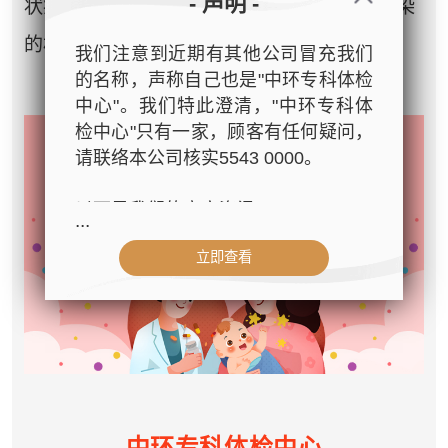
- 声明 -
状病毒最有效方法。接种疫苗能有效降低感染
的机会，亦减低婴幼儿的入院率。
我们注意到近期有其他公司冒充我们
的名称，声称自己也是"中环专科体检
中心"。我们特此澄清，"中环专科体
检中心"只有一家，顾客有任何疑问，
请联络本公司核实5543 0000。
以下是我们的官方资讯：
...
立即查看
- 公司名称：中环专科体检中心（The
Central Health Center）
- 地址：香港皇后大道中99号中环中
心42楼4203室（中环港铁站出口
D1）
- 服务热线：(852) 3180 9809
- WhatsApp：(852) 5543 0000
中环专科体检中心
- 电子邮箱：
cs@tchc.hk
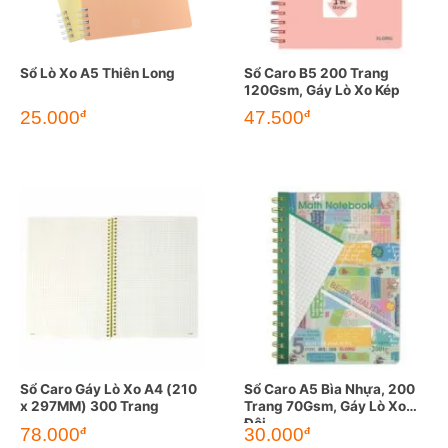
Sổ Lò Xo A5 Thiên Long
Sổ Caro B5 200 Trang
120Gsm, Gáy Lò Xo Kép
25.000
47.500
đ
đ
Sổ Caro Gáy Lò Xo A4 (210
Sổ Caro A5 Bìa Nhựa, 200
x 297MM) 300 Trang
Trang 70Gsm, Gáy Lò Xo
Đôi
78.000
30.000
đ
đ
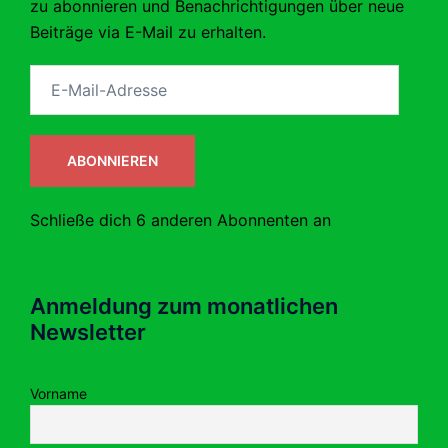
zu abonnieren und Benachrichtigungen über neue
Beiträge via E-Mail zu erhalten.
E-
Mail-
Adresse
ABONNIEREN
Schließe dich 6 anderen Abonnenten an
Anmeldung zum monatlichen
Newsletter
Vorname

——————

Recast the text read from all of the material above as a numbered list with one line per item and no blank lines. Leave the pictures out of your answer.

1. - 声明 -
2. 状病毒最有效方法。接种疫苗能有效降低感染
3. 的机会，亦减低婴幼儿的入院率。
4. 我们注意到近期有其他公司冒充我们
5. 的名称，声称自己也是"中环专科体检
6. 中心"。我们特此澄清，"中环专科体
7. 检中心"只有一家，顾客有任何疑问，
8. 请联络本公司核实5543 0000。
9. 以下是我们的官方资讯：
10. ...
11. 立即查看
12. - 公司名称：中环专科体检中心（The
13. Central Health Center）
14. - 地址：香港皇后大道中99号中环中
15. 心42楼4203室（中环港铁站出口
16. D1）
17. - 服务热线：(852) 3180 9809
18. - WhatsApp：(852) 5543 0000
19. 中环专科体检中心
20. - 电子邮箱：
21. cs@tchc.hk
22. Sổ Lò Xo A5 Thiên Long
23. Sổ Caro B5 200 Trang
24. 120Gsm, Gáy Lò Xo Kép
25. 25.000
26. 47.500
27. đ
28. đ
29. Sổ Caro Gáy Lò Xo A4 (210
30. Sổ Caro A5 Bìa Nhựa, 200
31. x 297MM) 300 Trang
32. Trang 70Gsm, Gáy Lò Xo
33. Đôi
34. 78.000
35. 30.000
36. đ
37. đ
38. zu abonnieren und Benachrichtigungen über neue
39. Beiträge via E-Mail zu erhalten.
40. E-
41. Mail-
42. Adresse
43. ABONNIEREN
44. Schließe dich 6 anderen Abonnenten an
45. Anmeldung zum monatlichen
46. Newsletter
47. Vorname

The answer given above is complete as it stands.